Altri tempi

Il mio amico Franco Lemaitre non si ricorda quasi niente del periodo, ormai lontanissimo, delle scuole medie. Eravamo compagni di banco, oggi amici di una vita, si potrebbe dire. Per questo ascolta, con un sorriso infantile, beatamente attonito, il racconto di piccole storie di cui fa parte ma che qualche strano meccanismo della sua mente ha cancellato.
La nostra era una scuola un po’ particolare. Attraeva a sé non solo i bambini del quartiere impiegatizio di piazza Bologna (siamo in una città scomparsa, la Roma incantata dei primi anni sessanta), ma anche una nutrita schiera di figli dei quartieri appena nati al di là della ferrovia, grosso modo identificati col nome di Pietralata.
In questo senso dunque la scuola funzionava da autentico laboratorio sociale: ragazzini tutti perbenino accanto ai monelli di periferia. Noi, quelli perbenino, imparavamo dai piccoli teddy boys le cattive maniere che mancavano alla nostra formazione, in quanto messe al bando in famiglia. Loro, forse, quel tanto di educazione civica che si divertivano a sfottere con aria di selvaggia superiorità.
Fatto sta che io me li ricordo tutti, uno per uno, forse aiutato da una foto che ci ritrae in gita scolastica non a Firenze o a Napoli come capiterebbe oggi, ma allo zoo cittadino. Un cartello sfocato indica la direzione verso gli animali di montagna, ma la vera attrazione siamo noi: piccoli italiani in gita che si fanno le corna a vicenda, chi in completo chiaro con cravatta, chi in pantaloni corti, futuri ingegneri e modesti commessi di negozio.
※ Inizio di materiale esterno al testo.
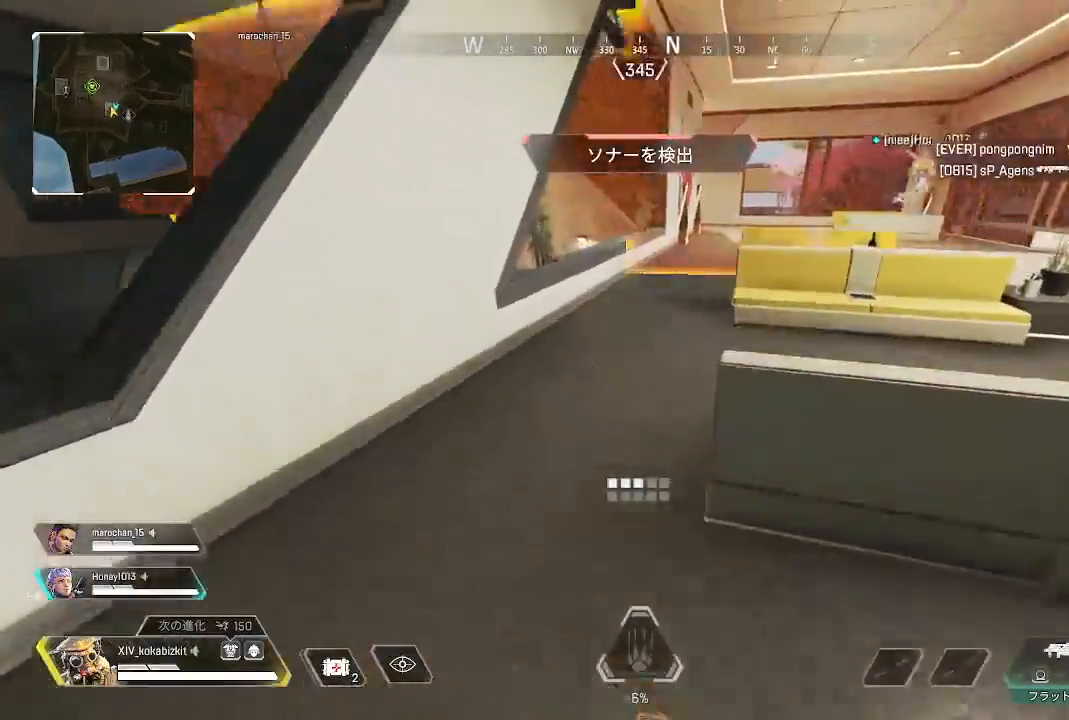
{"dt_ms": 500, "buttons": [], "left_stick": "up", "right_stick": "down-left", "events": [[383, "right_stick", "left"], [467, "right_stick", "down-left"]]}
Alcuni, audaci, con un precoce tentativo di chioma alla Beatles, altri rasati con la macchinetta del barbiere, composti occhialuti già inquadrati nel paterno studio professionale accanto a prevedibili viaggiatori alla giornata, destinati a schivare guai e difficoltà.
Un’ immagine un po’ da libro Cuore, lo ammetto. Ma era proprio così.
Franco Lemaitre ascolta rapito le mie storielle nostalgiche, come fossero relitti riemergenti dal mare di un passato morto e sepolto. Lui però in compenso si ricorda i colpi di pistola che uccisero i fratelli Menegazzo, che abitavano dietro casa sua. La prima rapina omicida romana, il segnale torvo che annunciò col sangue all’intera città una novella tutt’altro che lieta: i tempi stavano cambiando.
Come diceva Bob Dylan.

5 commenti su “Altri tempi”

  1. Susanna Merloni

    Altro tempo, la scuola un vero e proprio laboratorio dove si mischiano e si intrecciano diverse provenienze sociali, con tutto quello che ne consegue, abbigliamento, taglio di capelli, linguaggio, comportamenti, ognuno impara dall’altro. Tutti i vecchi compagni sono presenti nella memoria dell’autore, che non ne lascia indietro nessuno, come presente è, nella mente e nel cuore, quella città ormai scomparsa degli anni sessanta.

  2. Toti Carpentieri

    Ed oggi ancora di più. Anche a me è capitato di avere tra le mani vecchie fotografie di classi miste nelle quali i maschi (avevamo tutti dodici/tredici anni) erano un campionario vivente di pantaloni: corti, lunghi, larghi, stretti, alla zuava, colorati, a tinta unita, e le ragazze, impegnate in quel passaggio verso le donne che stavano per diventare, irraggiungibili agli approcci emotivi.
    Mi chiedo, cosa avranno tra le mani i nostri nipoti per poter ridare attualità al tempo passato? Un similfiore con quattro petali semicircolari colorati di rosso, di giallo, di verde e di blu, su uno schermo touch screen, passibile di scomparsa definitiva per un click errato con l’indice.